Dragon Ball XenoVerse 2’s various shortcomings and limited audience appeal did a lot to keep it off many year-end lists, but it has rather quietly become one of my favorite games of 2016. The story (traveling through time to ensure the canonical happening of events) borders between campy and schlocky, some of the aiming is wonky, and most games (especially this one) really don’t need hub worlds.

It’s a happy accident that I became a Super Saiyan after hours of level grinding. I’m not normally an advocate of level grinding, but I needed to defeat Frieza and Cooler and set the timeline right. However, a massive difficulty spike was ruining me. I needed to become stronger.

At the 11th hour, Vegeta opened the door. He and Goku backed me into a corner and pummeled me until I turned into a golden haired minor warrior. It was all so fitting, I was now transforming alongside Goku on the planet he originally transformed on. I wasn’t just fixing time, I was becoming part of it.

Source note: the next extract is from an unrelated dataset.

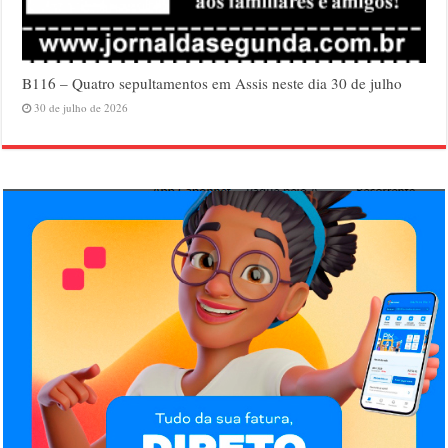
B116 – Quatro sepultamentos em Assis neste dia 30 de julho
30 de julho de 2026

What makes XenoVerse 2 exceptional is that it makes you earn your transformation. It’s not something you can stumble upon or have your super buddies help you with. And once you can transform whole new orders of power are open to you.

Normally, the plot would just demand that you become stronger. Need to cross that chasm? Time to learn a skill to do that. Oh, you need to be faster? Here’s a quest chain that gives you a horse or something. It’s a way to gate content, dilate the overall experience, and, after a while, feels contrived as hell.

In XenoVerse 2, it’s unnecessary. In fact, if I wasn’t so trash at the game I probably wouldn’t even have needed Super Saiyan to beat Frieza and Cooler. Whether you can transform or even want to is up to every individual player. If you want to, great, better go out and earn that power. If you don’t, that’s fine too, but you should probably concentrate on the fundamentals.

I’ve pushed back on Metroidvanias before but this is a sin a lot of games commit. Until Link Between Worlds, Zelda had this in spades. Uncharted 4 had a grappling hook. Even the venerable Red Dead Redemption had an old man in Mexico who just gives you more, better bullet time.

But XenoVerse 2 doubles down on something always at the heart of Dragon Ball, training, getting whooped, training, and then coming back at the problem better and stronger than before. I earned that transformation to Super Saiyan, and being trained by two of the series most prominent characters made it feel like I was being inducted into something bigger than myself.

Who cares if it’s a fictional fraternal order? Who cares if I could have cheesed my way up to that point? I didn’t and it felt great. It made me, the real flesh and blood me, feel powerful and that’s a feeling no other game in 2016 gave me.